Answer the following from the article below on the refugee ruling, one answer per line:
1. How many years in prison was Pushpanathan sentenced to?
2. What was the vote count of the Supreme Court ruling?
3. Which lawyer represented Pushpanathan?

>> Begin DOCUMENT EXTRACT

High court rules in favour of heroin dealer

OTTAWA - A Sri Lankan man convicted of trafficking in heroin should still
be allowed to have his claim for refugee status heard in Canada, the
Supreme Court of Canada has ruled.

The court decided that Veluppillai Pushpanathan should not be automatically
denied the chance to make a refugee claim solely because he was convicted
for drug trafficking and sentenced to eight years in prison.

In a 4-2 ruling, the judges ordered that Pushpanathan should be granted a
hearing before the Immigration and Refugee Board because of his claim that
he would be tortured and persecuted if sent back to Sri Lanka.

Writing for the majority, Mr. Justice Michel Bastarache said: ``The
practical implications of such an automatic exclusion, relative to the
safeguards of the (Immigration Act) procedures, are profound.''

But in quashing the immigration department's attempt to completely deny
Pushpanathan a refugee hearing - after lower courts had sided with the
immigration department - the Supreme Court did not close the door to
efforts to kick the man out of the country.

The immigration department could still invoke other measures to seek to
declare him a public danger on the basis of his criminal conviction, and
try to deport him from Canada no matter what the refugee board decides.

``This case decides that the fact you're convicted of a drug offence isn't
so heinous a matter as to warrant you being denied a right to make a
refugee claim,'' said lawyer Lorne Waldman, who represented Pushpanathan.

And Waldman said the ruling makes another crucial point: that the courts
don't have to defer to the judgment of tribunals when it comes to
interpreting the law.

>> End DOCUMENT EXTRACT
>> Begin GIVEN INFORMATION

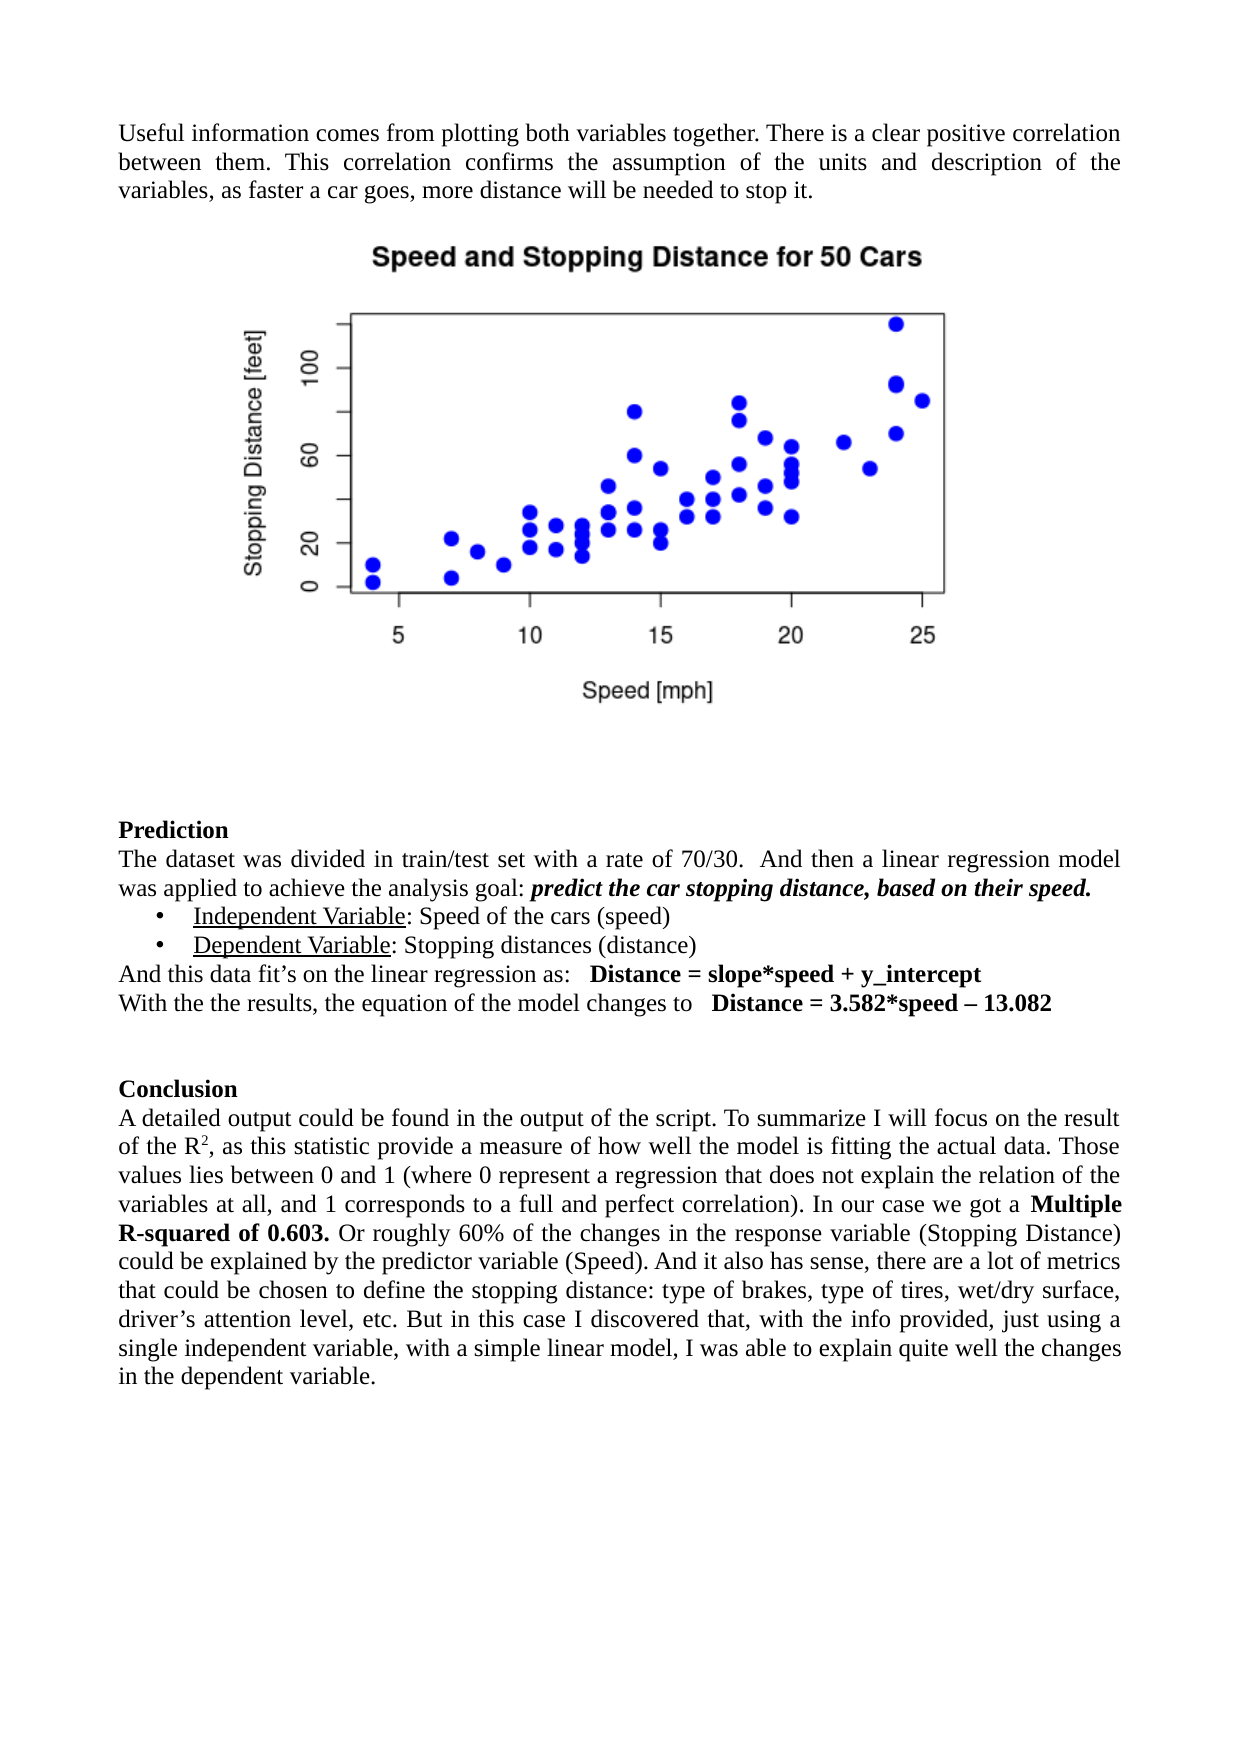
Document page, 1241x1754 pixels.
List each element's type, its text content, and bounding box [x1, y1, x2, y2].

>> End GIVEN INFORMATION

- RESULT OF THIS TASK:
1. Eight years
2. 4-2
3. Lorne Waldman